## What to work on
The material below must be output exactly, line for line.

## Dataset
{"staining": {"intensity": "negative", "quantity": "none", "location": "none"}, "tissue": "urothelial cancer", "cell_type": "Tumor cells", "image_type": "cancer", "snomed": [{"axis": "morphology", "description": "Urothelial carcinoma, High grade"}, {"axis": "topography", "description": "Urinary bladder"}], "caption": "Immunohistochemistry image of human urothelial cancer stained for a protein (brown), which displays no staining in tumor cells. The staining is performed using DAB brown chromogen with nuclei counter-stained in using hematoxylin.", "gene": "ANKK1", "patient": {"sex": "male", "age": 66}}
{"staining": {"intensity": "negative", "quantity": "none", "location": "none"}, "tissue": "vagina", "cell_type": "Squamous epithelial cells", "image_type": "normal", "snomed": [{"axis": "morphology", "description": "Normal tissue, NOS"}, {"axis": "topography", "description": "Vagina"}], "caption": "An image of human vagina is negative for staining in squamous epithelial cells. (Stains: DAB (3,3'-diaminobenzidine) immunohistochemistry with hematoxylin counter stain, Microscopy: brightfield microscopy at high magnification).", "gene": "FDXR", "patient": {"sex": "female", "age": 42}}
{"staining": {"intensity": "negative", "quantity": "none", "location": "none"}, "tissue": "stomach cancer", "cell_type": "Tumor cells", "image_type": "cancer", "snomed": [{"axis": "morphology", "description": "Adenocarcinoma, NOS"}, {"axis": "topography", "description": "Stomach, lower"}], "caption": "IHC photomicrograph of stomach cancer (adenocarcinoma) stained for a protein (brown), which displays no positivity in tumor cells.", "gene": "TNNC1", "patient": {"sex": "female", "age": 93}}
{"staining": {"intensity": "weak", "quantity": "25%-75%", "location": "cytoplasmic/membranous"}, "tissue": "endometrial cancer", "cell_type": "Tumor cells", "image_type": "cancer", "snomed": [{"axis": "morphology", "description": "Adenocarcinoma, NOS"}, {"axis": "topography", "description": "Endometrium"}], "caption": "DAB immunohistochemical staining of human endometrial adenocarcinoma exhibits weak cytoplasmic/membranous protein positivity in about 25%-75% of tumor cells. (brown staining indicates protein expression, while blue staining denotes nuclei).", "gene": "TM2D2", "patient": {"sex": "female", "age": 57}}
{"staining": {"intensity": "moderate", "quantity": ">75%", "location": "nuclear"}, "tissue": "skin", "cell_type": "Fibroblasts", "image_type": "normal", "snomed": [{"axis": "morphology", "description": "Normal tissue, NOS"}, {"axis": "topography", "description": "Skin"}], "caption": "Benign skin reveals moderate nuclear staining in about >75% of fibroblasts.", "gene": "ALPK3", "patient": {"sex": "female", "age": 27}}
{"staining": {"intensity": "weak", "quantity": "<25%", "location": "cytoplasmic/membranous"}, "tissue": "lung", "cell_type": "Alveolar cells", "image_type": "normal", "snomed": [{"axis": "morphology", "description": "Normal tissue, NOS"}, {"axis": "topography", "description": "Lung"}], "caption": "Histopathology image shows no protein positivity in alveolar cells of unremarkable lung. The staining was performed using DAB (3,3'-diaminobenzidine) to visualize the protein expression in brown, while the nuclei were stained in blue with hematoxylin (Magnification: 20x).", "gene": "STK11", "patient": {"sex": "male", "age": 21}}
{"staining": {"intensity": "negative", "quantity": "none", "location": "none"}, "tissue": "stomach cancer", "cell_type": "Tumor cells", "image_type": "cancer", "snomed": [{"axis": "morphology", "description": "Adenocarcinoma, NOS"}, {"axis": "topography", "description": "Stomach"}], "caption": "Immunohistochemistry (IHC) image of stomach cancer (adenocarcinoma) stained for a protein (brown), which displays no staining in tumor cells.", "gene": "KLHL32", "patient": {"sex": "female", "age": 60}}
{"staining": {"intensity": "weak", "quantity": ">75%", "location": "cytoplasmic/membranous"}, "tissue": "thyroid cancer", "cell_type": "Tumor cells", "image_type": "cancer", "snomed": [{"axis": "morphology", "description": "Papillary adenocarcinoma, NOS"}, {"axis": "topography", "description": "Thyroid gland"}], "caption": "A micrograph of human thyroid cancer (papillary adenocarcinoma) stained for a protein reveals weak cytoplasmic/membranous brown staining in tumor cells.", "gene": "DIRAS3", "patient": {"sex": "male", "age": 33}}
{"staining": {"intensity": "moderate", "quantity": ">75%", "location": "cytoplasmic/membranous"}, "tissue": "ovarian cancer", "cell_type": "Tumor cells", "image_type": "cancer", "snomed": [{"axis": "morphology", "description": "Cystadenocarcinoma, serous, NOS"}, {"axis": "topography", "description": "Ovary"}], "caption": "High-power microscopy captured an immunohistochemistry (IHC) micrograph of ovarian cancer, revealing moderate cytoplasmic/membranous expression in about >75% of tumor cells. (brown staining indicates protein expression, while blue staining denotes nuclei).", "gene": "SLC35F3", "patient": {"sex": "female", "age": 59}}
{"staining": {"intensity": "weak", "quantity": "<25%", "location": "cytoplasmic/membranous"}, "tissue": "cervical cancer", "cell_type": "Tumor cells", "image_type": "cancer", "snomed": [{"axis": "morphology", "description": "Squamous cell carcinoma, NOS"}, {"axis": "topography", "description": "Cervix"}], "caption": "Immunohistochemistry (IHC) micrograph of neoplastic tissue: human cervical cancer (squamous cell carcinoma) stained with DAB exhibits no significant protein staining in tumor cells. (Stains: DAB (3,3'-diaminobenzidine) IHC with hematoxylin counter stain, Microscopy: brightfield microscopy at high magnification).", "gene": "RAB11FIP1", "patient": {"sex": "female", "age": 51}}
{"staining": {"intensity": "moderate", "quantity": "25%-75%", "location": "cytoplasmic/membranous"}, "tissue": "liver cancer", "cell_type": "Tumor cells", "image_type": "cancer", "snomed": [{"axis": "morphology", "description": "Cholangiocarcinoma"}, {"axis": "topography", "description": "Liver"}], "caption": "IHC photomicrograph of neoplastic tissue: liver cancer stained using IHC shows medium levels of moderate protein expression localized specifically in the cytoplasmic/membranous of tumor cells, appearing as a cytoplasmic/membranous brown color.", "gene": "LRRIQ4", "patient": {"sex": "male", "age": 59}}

## Your solution
{"staining": {"intensity": "negative", "quantity": "none", "location": "none"}, "tissue": "urothelial cancer", "cell_type": "Tumor cells", "image_type": "cancer", "snomed": [{"axis": "morphology", "description": "Urothelial carcinoma, High grade"}, {"axis": "topography", "description": "Urinary bladder"}], "caption": "Immunohistochemistry image of human urothelial cancer stained for a protein (brown), which displays no staining in tumor cells. The staining is performed using DAB brown chromogen with nuclei counter-stained in using hematoxylin.", "gene": "ANKK1", "patient": {"sex": "male", "age": 66}}
{"staining": {"intensity": "negative", "quantity": "none", "location": "none"}, "tissue": "vagina", "cell_type": "Squamous epithelial cells", "image_type": "normal", "snomed": [{"axis": "morphology", "description": "Normal tissue, NOS"}, {"axis": "topography", "description": "Vagina"}], "caption": "An image of human vagina is negative for staining in squamous epithelial cells. (Stains: DAB (3,3'-diaminobenzidine) immunohistochemistry with hematoxylin counter stain, Microscopy: brightfield microscopy at high magnification).", "gene": "FDXR", "patient": {"sex": "female", "age": 42}}
{"staining": {"intensity": "negative", "quantity": "none", "location": "none"}, "tissue": "stomach cancer", "cell_type": "Tumor cells", "image_type": "cancer", "snomed": [{"axis": "morphology", "description": "Adenocarcinoma, NOS"}, {"axis": "topography", "description": "Stomach, lower"}], "caption": "IHC photomicrograph of stomach cancer (adenocarcinoma) stained for a protein (brown), which displays no positivity in tumor cells.", "gene": "TNNC1", "patient": {"sex": "female", "age": 93}}
{"staining": {"intensity": "weak", "quantity": "25%-75%", "location": "cytoplasmic/membranous"}, "tissue": "endometrial cancer", "cell_type": "Tumor cells", "image_type": "cancer", "snomed": [{"axis": "morphology", "description": "Adenocarcinoma, NOS"}, {"axis": "topography", "description": "Endometrium"}], "caption": "DAB immunohistochemical staining of human endometrial adenocarcinoma exhibits weak cytoplasmic/membranous protein positivity in about 25%-75% of tumor cells. (brown staining indicates protein expression, while blue staining denotes nuclei).", "gene": "TM2D2", "patient": {"sex": "female", "age": 57}}
{"staining": {"intensity": "moderate", "quantity": ">75%", "location": "nuclear"}, "tissue": "skin", "cell_type": "Fibroblasts", "image_type": "normal", "snomed": [{"axis": "morphology", "description": "Normal tissue, NOS"}, {"axis": "topography", "description": "Skin"}], "caption": "Benign skin reveals moderate nuclear staining in about >75% of fibroblasts.", "gene": "ALPK3", "patient": {"sex": "female", "age": 27}}
{"staining": {"intensity": "weak", "quantity": "<25%", "location": "cytoplasmic/membranous"}, "tissue": "lung", "cell_type": "Alveolar cells", "image_type": "normal", "snomed": [{"axis": "morphology", "description": "Normal tissue, NOS"}, {"axis": "topography", "description": "Lung"}], "caption": "Histopathology image shows no protein positivity in alveolar cells of unremarkable lung. The staining was performed using DAB (3,3'-diaminobenzidine) to visualize the protein expression in brown, while the nuclei were stained in blue with hematoxylin (Magnification: 20x).", "gene": "STK11", "patient": {"sex": "male", "age": 21}}
{"staining": {"intensity": "negative", "quantity": "none", "location": "none"}, "tissue": "stomach cancer", "cell_type": "Tumor cells", "image_type": "cancer", "snomed": [{"axis": "morphology", "description": "Adenocarcinoma, NOS"}, {"axis": "topography", "description": "Stomach"}], "caption": "Immunohistochemistry (IHC) image of stomach cancer (adenocarcinoma) stained for a protein (brown), which displays no staining in tumor cells.", "gene": "KLHL32", "patient": {"sex": "female", "age": 60}}
{"staining": {"intensity": "weak", "quantity": ">75%", "location": "cytoplasmic/membranous"}, "tissue": "thyroid cancer", "cell_type": "Tumor cells", "image_type": "cancer", "snomed": [{"axis": "morphology", "description": "Papillary adenocarcinoma, NOS"}, {"axis": "topography", "description": "Thyroid gland"}], "caption": "A micrograph of human thyroid cancer (papillary adenocarcinoma) stained for a protein reveals weak cytoplasmic/membranous brown staining in tumor cells.", "gene": "DIRAS3", "patient": {"sex": "male", "age": 33}}
{"staining": {"intensity": "moderate", "quantity": ">75%", "location": "cytoplasmic/membranous"}, "tissue": "ovarian cancer", "cell_type": "Tumor cells", "image_type": "cancer", "snomed": [{"axis": "morphology", "description": "Cystadenocarcinoma, serous, NOS"}, {"axis": "topography", "description": "Ovary"}], "caption": "High-power microscopy captured an immunohistochemistry (IHC) micrograph of ovarian cancer, revealing moderate cytoplasmic/membranous expression in about >75% of tumor cells. (brown staining indicates protein expression, while blue staining denotes nuclei).", "gene": "SLC35F3", "patient": {"sex": "female", "age": 59}}
{"staining": {"intensity": "weak", "quantity": "<25%", "location": "cytoplasmic/membranous"}, "tissue": "cervical cancer", "cell_type": "Tumor cells", "image_type": "cancer", "snomed": [{"axis": "morphology", "description": "Squamous cell carcinoma, NOS"}, {"axis": "topography", "description": "Cervix"}], "caption": "Immunohistochemistry (IHC) micrograph of neoplastic tissue: human cervical cancer (squamous cell carcinoma) stained with DAB exhibits no significant protein staining in tumor cells. (Stains: DAB (3,3'-diaminobenzidine) IHC with hematoxylin counter stain, Microscopy: brightfield microscopy at high magnification).", "gene": "RAB11FIP1", "patient": {"sex": "female", "age": 51}}
{"staining": {"intensity": "moderate", "quantity": "25%-75%", "location": "cytoplasmic/membranous"}, "tissue": "liver cancer", "cell_type": "Tumor cells", "image_type": "cancer", "snomed": [{"axis": "morphology", "description": "Cholangiocarcinoma"}, {"axis": "topography", "description": "Liver"}], "caption": "IHC photomicrograph of neoplastic tissue: liver cancer stained using IHC shows medium levels of moderate protein expression localized specifically in the cytoplasmic/membranous of tumor cells, appearing as a cytoplasmic/membranous brown color.", "gene": "LRRIQ4", "patient": {"sex": "male", "age": 59}}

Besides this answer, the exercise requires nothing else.